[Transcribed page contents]
_ _ _

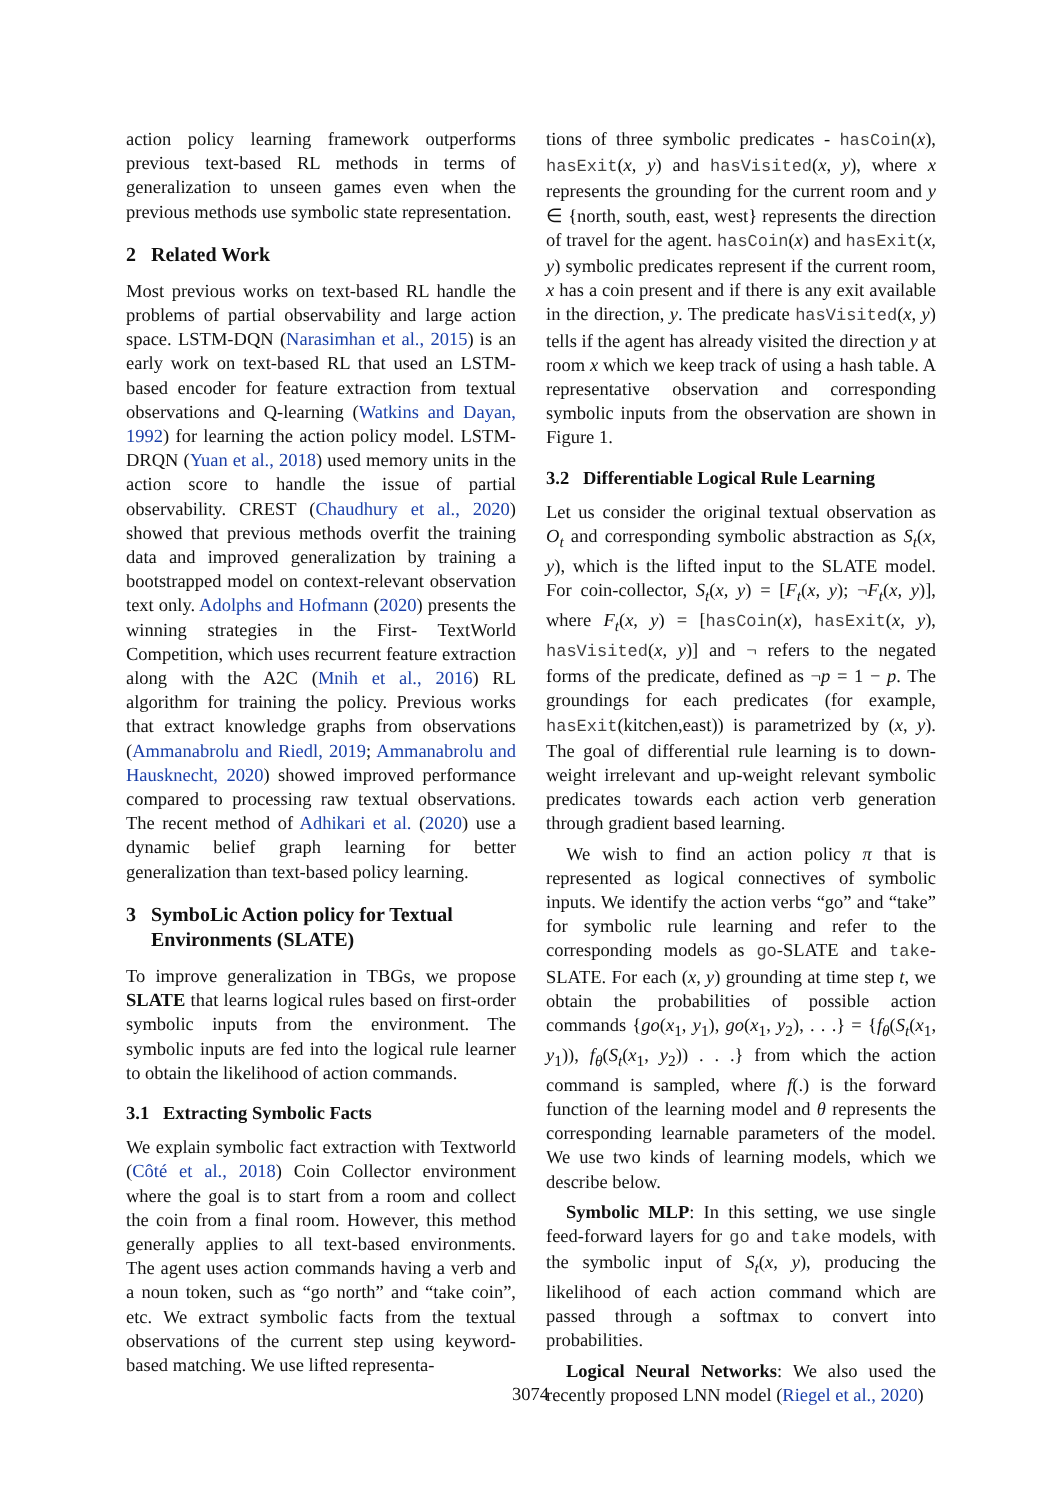action policy learning framework outperforms previous text-based RL methods in terms of generalization to unseen games even when the previous methods use symbolic state representation.
2 Related Work
Most previous works on text-based RL handle the problems of partial observability and large action space. LSTM-DQN (Narasimhan et al., 2015) is an early work on text-based RL that used an LSTM-based encoder for feature extraction from textual observations and Q-learning (Watkins and Dayan, 1992) for learning the action policy model. LSTM-DRQN (Yuan et al., 2018) used memory units in the action score to handle the issue of partial observability. CREST (Chaudhury et al., 2020) showed that previous methods overfit the training data and improved generalization by training a bootstrapped model on context-relevant observation text only. Adolphs and Hofmann (2020) presents the winning strategies in the First- TextWorld Competition, which uses recurrent feature extraction along with the A2C (Mnih et al., 2016) RL algorithm for training the policy. Previous works that extract knowledge graphs from observations (Ammanabrolu and Riedl, 2019; Ammanabrolu and Hausknecht, 2020) showed improved performance compared to processing raw textual observations. The recent method of Adhikari et al. (2020) use a dynamic belief graph learning for better generalization than text-based policy learning.
3 SymboLic Action policy for Textual
Environments (SLATE)
To improve generalization in TBGs, we propose SLATE that learns logical rules based on first-order symbolic inputs from the environment. The symbolic inputs are fed into the logical rule learner to obtain the likelihood of action commands.
3.1 Extracting Symbolic Facts
We explain symbolic fact extraction with Textworld (Côté et al., 2018) Coin Collector environment where the goal is to start from a room and collect the coin from a final room. However, this method generally applies to all text-based environments. The agent uses action commands having a verb and a noun token, such as “go north” and “take coin”, etc. We extract symbolic facts from the textual observations of the current step using keyword-based matching. We use lifted representa-
tions of three symbolic predicates - hasCoin(x), hasExit(x, y) and hasVisited(x, y), where x represents the grounding for the current room and y ∈ {north, south, east, west} represents the direction of travel for the agent. hasCoin(x) and hasExit(x, y) symbolic predicates represent if the current room, x has a coin present and if there is any exit available in the direction, y. The predicate hasVisited(x, y) tells if the agent has already visited the direction y at room x which we keep track of using a hash table. A representative observation and corresponding symbolic inputs from the observation are shown in Figure 1.
3.2 Differentiable Logical Rule Learning
Let us consider the original textual observation as O<sub>t</sub> and corresponding symbolic abstraction as S<sub>t</sub>(x, y), which is the lifted input to the SLATE model. For coin-collector, S<sub>t</sub>(x, y) = [F<sub>t</sub>(x, y); ¬F<sub>t</sub>(x, y)], where F<sub>t</sub>(x, y) = [hasCoin(x), hasExit(x, y), hasVisited(x, y)] and ¬ refers to the negated forms of the predicate, defined as ¬p = 1 − p. The groundings for each predicates (for example, hasExit(kitchen,east)) is parametrized by (x, y). The goal of differential rule learning is to down-weight irrelevant and up-weight relevant symbolic predicates towards each action verb generation through gradient based learning.
We wish to find an action policy π that is represented as logical connectives of symbolic inputs. We identify the action verbs “go” and “take” for symbolic rule learning and refer to the corresponding models as go-SLATE and take-SLATE. For each (x, y) grounding at time step t, we obtain the probabilities of possible action commands {go(x<sub>1</sub>, y<sub>1</sub>), go(x<sub>1</sub>, y<sub>2</sub>), . . .} = {f<sub>θ</sub>(S<sub>t</sub>(x<sub>1</sub>, y<sub>1</sub>)), f<sub>θ</sub>(S<sub>t</sub>(x<sub>1</sub>, y<sub>2</sub>)) . . .} from which the action command is sampled, where f(.) is the forward function of the learning model and θ represents the corresponding learnable parameters of the model. We use two kinds of learning models, which we describe below.
Symbolic MLP: In this setting, we use single feed-forward layers for go and take models, with the symbolic input of S<sub>t</sub>(x, y), producing the likelihood of each action command which are passed through a softmax to convert into probabilities.
Logical Neural Networks: We also used the recently proposed LNN model (Riegel et al., 2020)
3074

_ _ _

▶ Work to be completed:
Given the records above, return exactly the lines starting at the line containing "2 Related Work" and ending at the line containing "We explain symbolic", including both.

▶ Answer:
2 Related Work
Most previous works on text-based RL handle the problems of partial observability and large action space. LSTM-DQN (Narasimhan et al., 2015) is an early work on text-based RL that used an LSTM-based encoder for feature extraction from textual observations and Q-learning (Watkins and Dayan, 1992) for learning the action policy model. LSTM-DRQN (Yuan et al., 2018) used memory units in the action score to handle the issue of partial observability. CREST (Chaudhury et al., 2020) showed that previous methods overfit the training data and improved generalization by training a bootstrapped model on context-relevant observation text only. Adolphs and Hofmann (2020) presents the winning strategies in the First- TextWorld Competition, which uses recurrent feature extraction along with the A2C (Mnih et al., 2016) RL algorithm for training the policy. Previous works that extract knowledge graphs from observations (Ammanabrolu and Riedl, 2019; Ammanabrolu and Hausknecht, 2020) showed improved performance compared to processing raw textual observations. The recent method of Adhikari et al. (2020) use a dynamic belief graph learning for better generalization than text-based policy learning.
3 SymboLic Action policy for Textual
Environments (SLATE)
To improve generalization in TBGs, we propose SLATE that learns logical rules based on first-order symbolic inputs from the environment. The symbolic inputs are fed into the logical rule learner to obtain the likelihood of action commands.
3.1 Extracting Symbolic Facts
We explain symbolic fact extraction with Textworld (Côté et al., 2018) Coin Collector environment where the goal is to start from a room and collect the coin from a final room. However, this method generally applies to all text-based environments. The agent uses action commands having a verb and a noun token, such as “go north” and “take coin”, etc. We extract symbolic facts from the textual observations of the current step using keyword-based matching. We use lifted representa-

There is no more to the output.